Perhaps this has occurred because, according to Robert Gottliebsen (The Weekend Australian 5-6 May), “much of the stimulation being applied to our economy is without precedent. As a result, unless we have a surprise overseas catastrophe, the Australian economy will almost certainly surge forward either later this year or early in 2002.” Alan Kohler (The AFR Weekend Edition 19-20 May) goes considerably further: “forget the R-word: Australia wasn’t, and isn’t, in recession. The question now being asked is whether we may actually be headed for a boom – that is, strongly rising property and share prices, a return to 4 per cent-plus economic growth [and] a resurgence of inflation and rising interest rates.” 

Major investors around the world seem to be taking these revised assessments seriously. A survey of American funds managers published in Barron’s in early May found that a large majority are bullish to varying degrees about the next twelve months. So too are influential Americans’ assessment of Australian conditions: according to Bridgewater Associates (cited in The AFR Weekend Edition 19-20 May), for example, “Australian equities have been the strongest in the world over the past twelve months and yet remain the cheapest. [Recently] they have been fit as a Mallee bull. We expect more of the same.” Finally, Australians are warming to this theme. As a result, and according to The Australian (21 May), “the share market is set to continue its march into [record high] territory. In the past eight weeks the ASX 200 has gained as much as 9 per cent, and according to investors and analysts, the surge should continue.” 

The AFR (18 May) summarised major Australian investment institutions’ responses to these ebullient sentiments. Drawing upon figures compiled by InTech and CSFB, it reported that the average Australian manager’s holding of cash is presently 4-5% of its total assets under management. Average holdings have fallen precipitously from an estimated 10.5% of assets in 1998 and 1999, and are presently lower than at any time since 1993. Indeed, it noted that one manager’s cash weighting was 0.5%. Conversely, the average holding of international equities, roughly 19% of assets under management since 1991, grew to 22% in 2000 and presently stands at almost 25%. According to one economist, “low interest rates are the key driver of all this. They enable investors to look through falling profits and earnings downgrades.” The AFR thus inferred that Australian “fund managers are spending their stockpiles of cash on equities following aggressive cuts to US and domestic interest rates that they expect will lead to brighter economic times.” 

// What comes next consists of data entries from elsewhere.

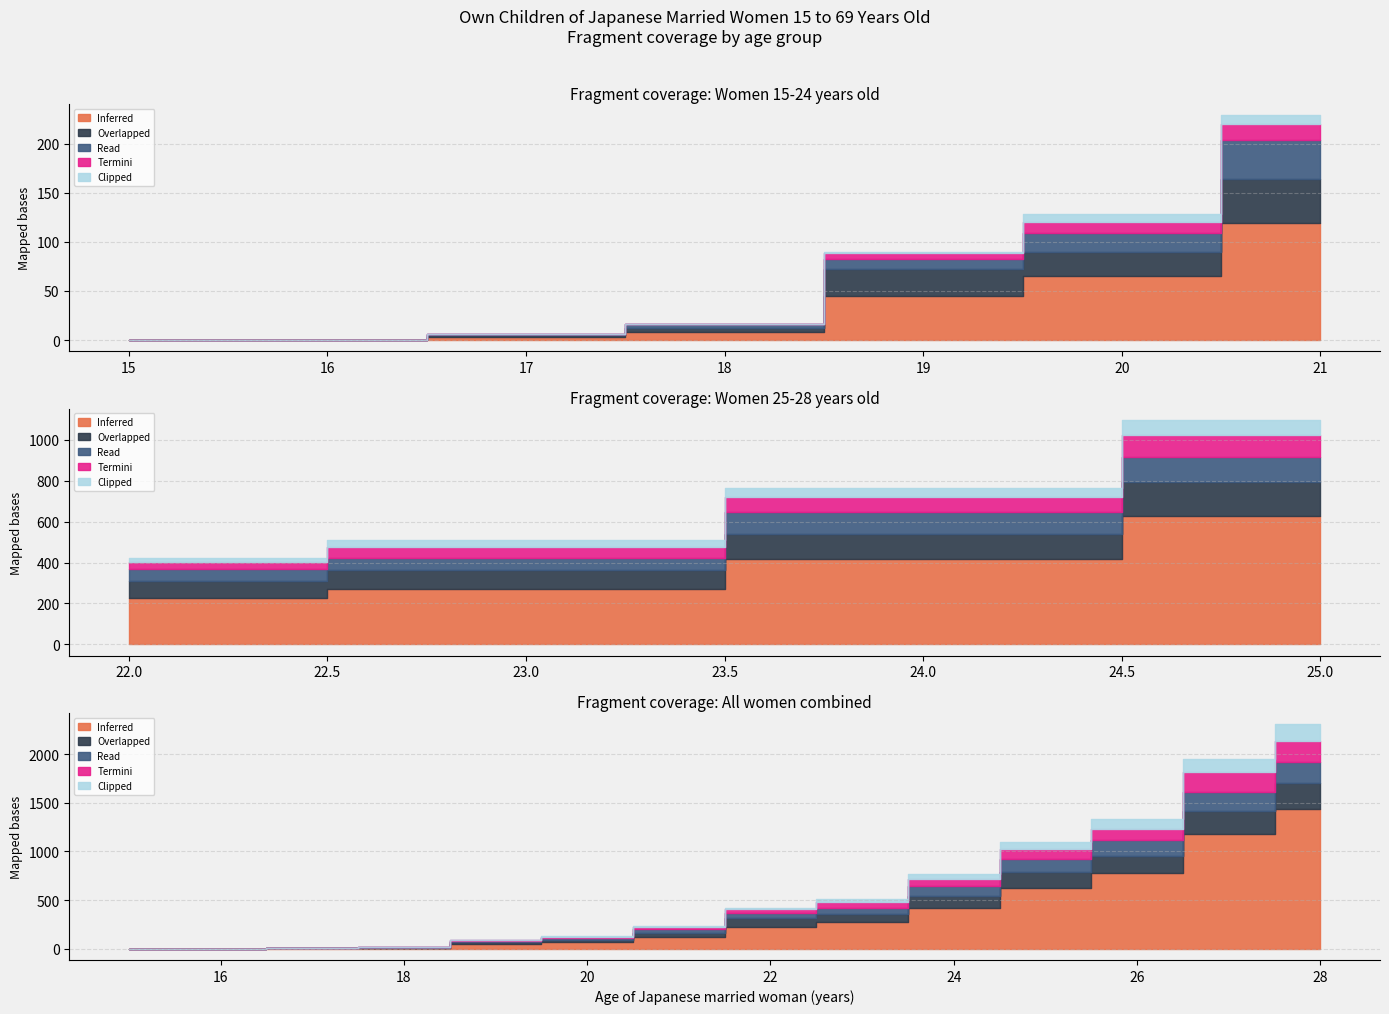

Reading left to right, transcribe all the data shown in this chart.

Inferred: 0	0	3	8	45	65	119	225	272	418	629	782	1184	1436
Overlapped: 0	0	2	4	27	25	45	87	90	122	163	176	230	263
Read: 0	0	1	4	11	19	40	55	59	105	126	164	195	215
Termini: 0	0	0	0	6	11	16	37	56	74	107	113	203	219
Clipped: 0	0	0	0	1	8	9	19	31	47	73	93	141	175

Plus ça change. In The Intelligent Investor, first published in 1949, Benjamin Graham noted that “aside from forecasting the movement of the general market, much effort and ability are directed in Wall Street toward selecting stocks or industrial groups that in matter of price will ‘do better’ than the rest over a fairly short period in the future.” He concluded that “we do not believe [this endeavour] is suited to the needs and temperament of the true investor. As in all other activities that emphasize price movements first and underlying values second, the work of many intelligent minds constantly engaged in this field tends to be self-neutralizing and self-defeating over the years.” Further, “if as we suggest the average market level of most ‘growth stocks’ is too high to provide an adequate margin of safety for the buyer, then a simple technique of diversified buying in this field may not work out satisfactorily.”